▸ Goal of the exercise
Which lines of the material contain the string "universitetas"? Copy each of them in full, treating uppercase and lowercase letters as different.

*** Opening Given records ***

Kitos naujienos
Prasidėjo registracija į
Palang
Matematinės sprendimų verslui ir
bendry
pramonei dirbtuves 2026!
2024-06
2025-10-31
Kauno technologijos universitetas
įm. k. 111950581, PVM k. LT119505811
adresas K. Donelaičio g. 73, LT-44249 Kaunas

*** Closing Given records ***

▸ Answer for this exercise
Kauno technologijos universitetas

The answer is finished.